__WHAT TO DO__:
Could you copy every line from the material below in which "родителей" appears?

__GIVEN DATA__:

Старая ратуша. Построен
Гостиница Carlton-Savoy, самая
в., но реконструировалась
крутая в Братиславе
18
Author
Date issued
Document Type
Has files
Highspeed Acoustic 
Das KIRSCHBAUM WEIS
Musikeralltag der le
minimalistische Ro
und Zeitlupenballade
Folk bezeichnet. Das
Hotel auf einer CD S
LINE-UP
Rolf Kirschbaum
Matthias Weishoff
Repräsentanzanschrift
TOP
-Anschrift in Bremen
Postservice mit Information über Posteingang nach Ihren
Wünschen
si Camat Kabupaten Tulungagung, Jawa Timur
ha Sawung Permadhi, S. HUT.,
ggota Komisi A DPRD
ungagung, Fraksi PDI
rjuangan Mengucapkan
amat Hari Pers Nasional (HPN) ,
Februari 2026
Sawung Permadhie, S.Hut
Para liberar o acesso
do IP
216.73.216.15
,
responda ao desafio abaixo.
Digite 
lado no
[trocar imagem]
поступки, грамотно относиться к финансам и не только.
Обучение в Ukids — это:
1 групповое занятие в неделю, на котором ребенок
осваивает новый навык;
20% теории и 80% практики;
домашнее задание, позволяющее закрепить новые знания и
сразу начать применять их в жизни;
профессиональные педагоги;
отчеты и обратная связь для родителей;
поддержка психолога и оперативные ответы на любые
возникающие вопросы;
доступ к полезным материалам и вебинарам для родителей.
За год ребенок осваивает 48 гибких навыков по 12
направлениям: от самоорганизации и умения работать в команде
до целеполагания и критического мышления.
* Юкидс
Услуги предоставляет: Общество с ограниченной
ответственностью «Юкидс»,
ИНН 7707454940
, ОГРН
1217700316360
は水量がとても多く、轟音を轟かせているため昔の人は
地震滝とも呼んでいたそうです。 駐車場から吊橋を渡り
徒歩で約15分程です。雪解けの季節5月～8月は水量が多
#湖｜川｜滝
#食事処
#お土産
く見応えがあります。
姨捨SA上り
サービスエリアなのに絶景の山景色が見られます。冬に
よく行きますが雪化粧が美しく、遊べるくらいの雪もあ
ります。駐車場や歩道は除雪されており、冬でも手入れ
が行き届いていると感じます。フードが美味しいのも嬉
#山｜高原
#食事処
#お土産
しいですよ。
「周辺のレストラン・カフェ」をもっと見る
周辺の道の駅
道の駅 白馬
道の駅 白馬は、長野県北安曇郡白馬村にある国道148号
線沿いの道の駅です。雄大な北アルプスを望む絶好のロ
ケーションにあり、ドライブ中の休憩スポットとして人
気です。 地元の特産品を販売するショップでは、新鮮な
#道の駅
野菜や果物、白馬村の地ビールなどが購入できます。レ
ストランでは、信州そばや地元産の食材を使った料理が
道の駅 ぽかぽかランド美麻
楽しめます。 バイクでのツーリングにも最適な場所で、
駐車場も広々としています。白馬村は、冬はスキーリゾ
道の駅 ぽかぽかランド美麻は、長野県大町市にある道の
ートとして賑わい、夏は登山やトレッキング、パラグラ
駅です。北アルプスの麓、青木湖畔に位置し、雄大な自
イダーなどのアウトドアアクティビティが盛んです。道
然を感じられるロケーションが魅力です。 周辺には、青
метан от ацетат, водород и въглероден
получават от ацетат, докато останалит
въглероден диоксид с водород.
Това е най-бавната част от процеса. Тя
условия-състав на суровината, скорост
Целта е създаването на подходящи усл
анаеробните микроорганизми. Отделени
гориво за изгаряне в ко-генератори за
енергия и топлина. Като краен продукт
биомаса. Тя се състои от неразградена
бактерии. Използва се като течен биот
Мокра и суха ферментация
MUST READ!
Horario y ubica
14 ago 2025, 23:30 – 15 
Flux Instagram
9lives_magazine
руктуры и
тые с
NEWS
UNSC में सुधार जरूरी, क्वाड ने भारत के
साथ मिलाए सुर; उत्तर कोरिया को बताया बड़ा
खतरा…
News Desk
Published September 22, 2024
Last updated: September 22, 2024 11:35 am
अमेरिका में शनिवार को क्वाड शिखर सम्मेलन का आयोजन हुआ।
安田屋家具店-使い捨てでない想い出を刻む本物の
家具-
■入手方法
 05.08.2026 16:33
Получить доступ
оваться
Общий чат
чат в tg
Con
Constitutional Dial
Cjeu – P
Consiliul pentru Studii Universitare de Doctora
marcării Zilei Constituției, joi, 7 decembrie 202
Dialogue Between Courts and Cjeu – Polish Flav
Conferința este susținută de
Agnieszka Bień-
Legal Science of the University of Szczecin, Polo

__OUTPUT FOR THIS EXERCISE__:
отчеты и обратная связь для родителей;
доступ к полезным материалам и вебинарам для родителей.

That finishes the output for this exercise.